A freakishly warm wind seasoned with rain. A red squirrel’s scold-call launches the dawn chorus: phoebe, wren, cardinal, white-throated sparrow. A turkey gobbles.
Thin, high clouds—enough to blur the edges of shadows. Whenever the robin pauses for breath, I can hear a phoebe calling up by the barn. Spring is here.
Another gorgeous, cool morning. Two ravens fly over at sunrise, croaking. A phoebe in the distance is just audible under the usual cascade of wren song.
A cool beginning to another hot day. The chipping sparrow’s dry rattle. Phoebe and wood-pewee from either side of the woods’ edge like the citizens of neighboring countries comparing accents.

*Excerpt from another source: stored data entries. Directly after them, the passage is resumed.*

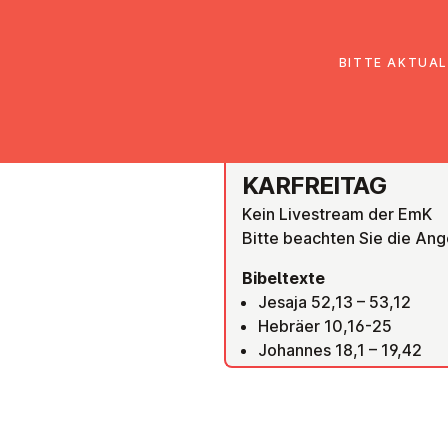
EmK Österreich
Über uns
Gemein
BITTE AKTUAL
ONLINE MITFEIERN
KAR­FREI­TAG
Kein Livestream der EmK
Bitte beachten Sie die Ang
Bibeltexte
Jesaja 52,13 – 53,12
Hebräer 10,16-25
Johannes 18,1 – 19,42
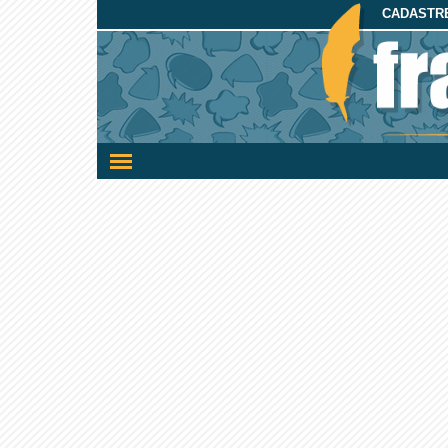
CADASTRE
Ativar/desativar
a
navegação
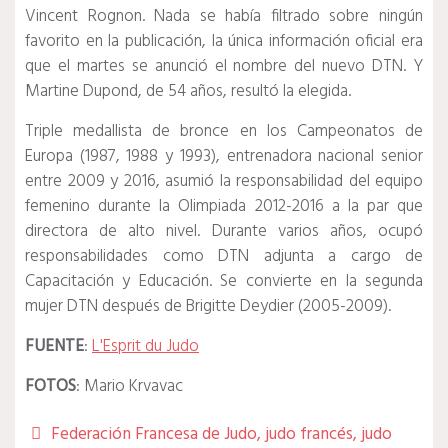
Vincent Rognon.
Nada se había filtrado sobre ningún
favorito en la publicación, la única información oficial era
que el martes se anunció el nombre del nuevo DTN.
Y
Martine Dupond, de 54 años, resultó la elegida.
Triple medallista de bronce en los Campeonatos de
Europa (1987, 1988 y 1993), entrenadora nacional senior
entre 2009 y 2016, asumió la responsabilidad del equipo
femenino durante la Olimpiada 2012-2016 a la par que
directora de alto nivel.
Durante varios años, ocupó
responsabilidades como DTN adjunta a cargo de
Capacitación y Educación.
Se convierte en la segunda
mujer DTN después de Brigitte Deydier (2005-2009).
FUENTE
:
L'Esprit du Judo
FOTOS
: Mario Krvavac
Federación Francesa de Judo
,
judo francés
,
judo


The sun finally clears the trees at 9:00. A bluebird and a phoebe call back and forth in the yard, an ovenbird and a red-eyed vireo talk over each other in the woods, and in the valley, traffic, a tractor, a train.
Dawn comes during a break in the rain, building from one lone cardinal to a phoebe singing contest to a mob of crows. From the pipe under the road, a winter wren’s soft cascade.
Red sunrise. To the south, the moon has gone flat on one side so it resembles a giant ear for the first crow to yell into when it created the world. The chanting phoebe clearly has no inkling.
Red spreading from the clouds to the western ridge. Robin, cardinal, phoebe: the early-spring trio, joined by a downy woodpecker on percussion with a high-pitched dead limb.
A gray cloud ceiling brightens toward the horizon. A phoebe stridently announces himself to the echoey hillside and the daffodils trembling in the breeze.